If you own a horse, you have horse manure. Add the weight of the horse, say a thousand pounds, to the bedding material, and you will probably get about 750 cubic feet of horse manure and composting material each year. Learn to compost the horse manure, and it will do wonders for your garden and flowerbeds, not to mention the help you can give to your environment. If anything, you can at least donate or sell horse manure to the landscapers, farmers, and gardeners in your area.
What You Will Need to Compost
For ease, you will need a tractor, a front-end loader, and a manure spreader when composting horse manure. If you do not have those and you only have a few horses, you may want to use the composting bin method. You will need three composting bins:
- One for the fresh manure you regularly collect;
- A second one for the composting manure; and
- A third for the completely composted manure.
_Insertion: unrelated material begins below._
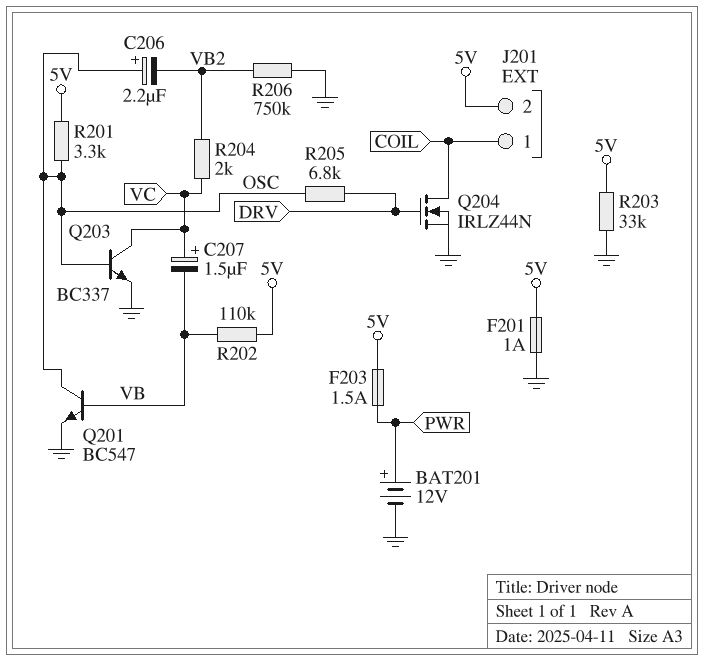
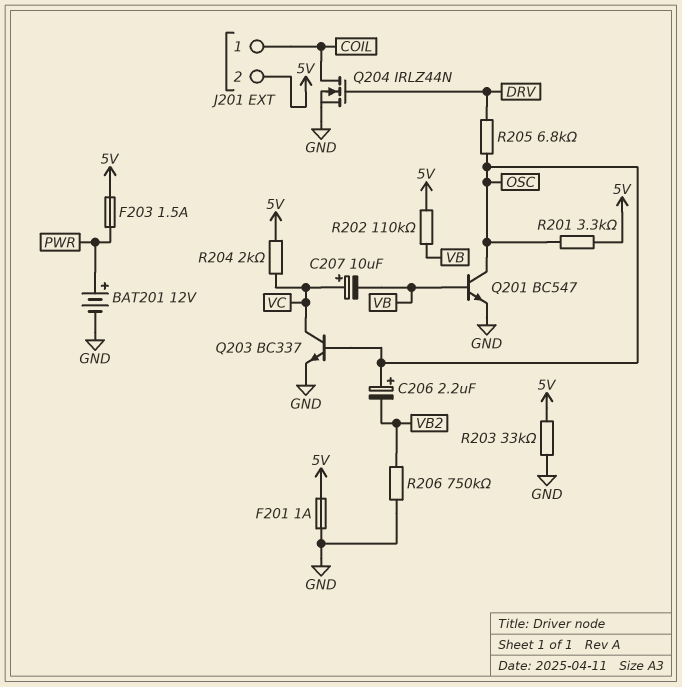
C207: 1.5uF (plus VC, minus VB) -> 10uF (plus VC, minus VB)
R204: 2k (VB2, VC) -> 2k (5V, VC)

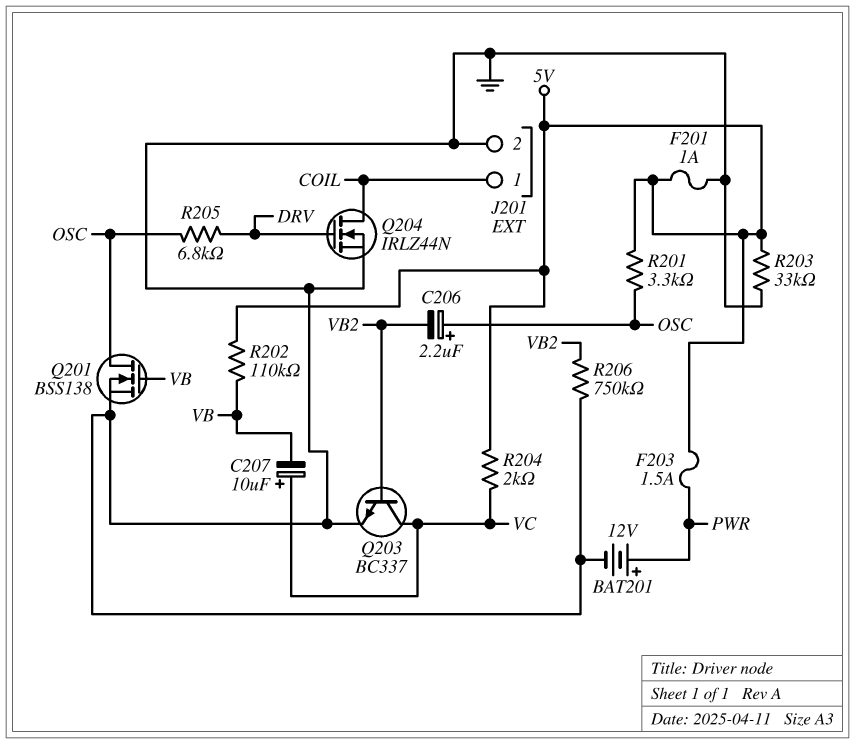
J201 pin 2: 5V -> GND
Q201: NPN BC547 (B VB, C OSC, E GND) -> NMOS BSS138 (G VB, D OSC, S GND)
Q203: NPN BC337 (B OSC, C VC, E GND) -> NPN BC337 (B VB2, C VC, E GND)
Allow space between boards and do not overfill to ensure aeration. Turn over the horse manure regularly, for proper composting.
- Common horse manure bedding materials are sawdust, wood chips, and straw
- You can also use peat moss, tattered newspapers, cornhusks, etc.
- Remove the horse manure and beddings regularly to avoid pesky flies and other pests and the diseases they can transmit.
Carbon:Nitrogen (C:N) Ratio
- For proper composting of horse manure, your C:N ratio should be somewhere between 25:1 and 30:1
- Your raw horse manure has approximately 50:1 ratio, plus whatever C:N your bedding material has
- Add about 30 lbs. of grass clippings or hay to bring the C:N ratio at an optimum range
- If you prefer, you can also use about 90 lbs of ammonium nitrate.
- Aside from the C:N ratio, your composting process will require the right temperature. It should be somewhere between 120°F and 160°F.
- If your nitrogen is lacking, the temperature will be cooler and composting will not be complete
- Completely composted horse manure will cool down on its own.
Moisture and Oxygen
- Your horse manure and bedding material should be moist, but not soggy
- If necessary, you can use plastic tarp over it to retain the moisture
- Turn over the horse manure regularly for aeration.
When Properly Composted
- Your compost, if properly done, should shrink to about 60% less weight and volume than the raw horse manure
- Correct temperature during composting will also kill larvae, pathogens, fly eggs, and weeds
- Horse manure is a very good soil conditioner, when properly composted.
- To distribute horse manure in your pasture, especially if it is small, move your horse around. Remember to provide the necessary number of watering amenities to encourage your horse to move.
- Stay away from grazing during rainy weather to avoid soil compaction. Do all you can to prevent any potential horse manure run off. If necessary, construct a berm around the pile area, and place that pile at least 150 feet away from any surface water, ponds, etc.
- Provide fencing or other means so that there will be no horse manure deposits in streams.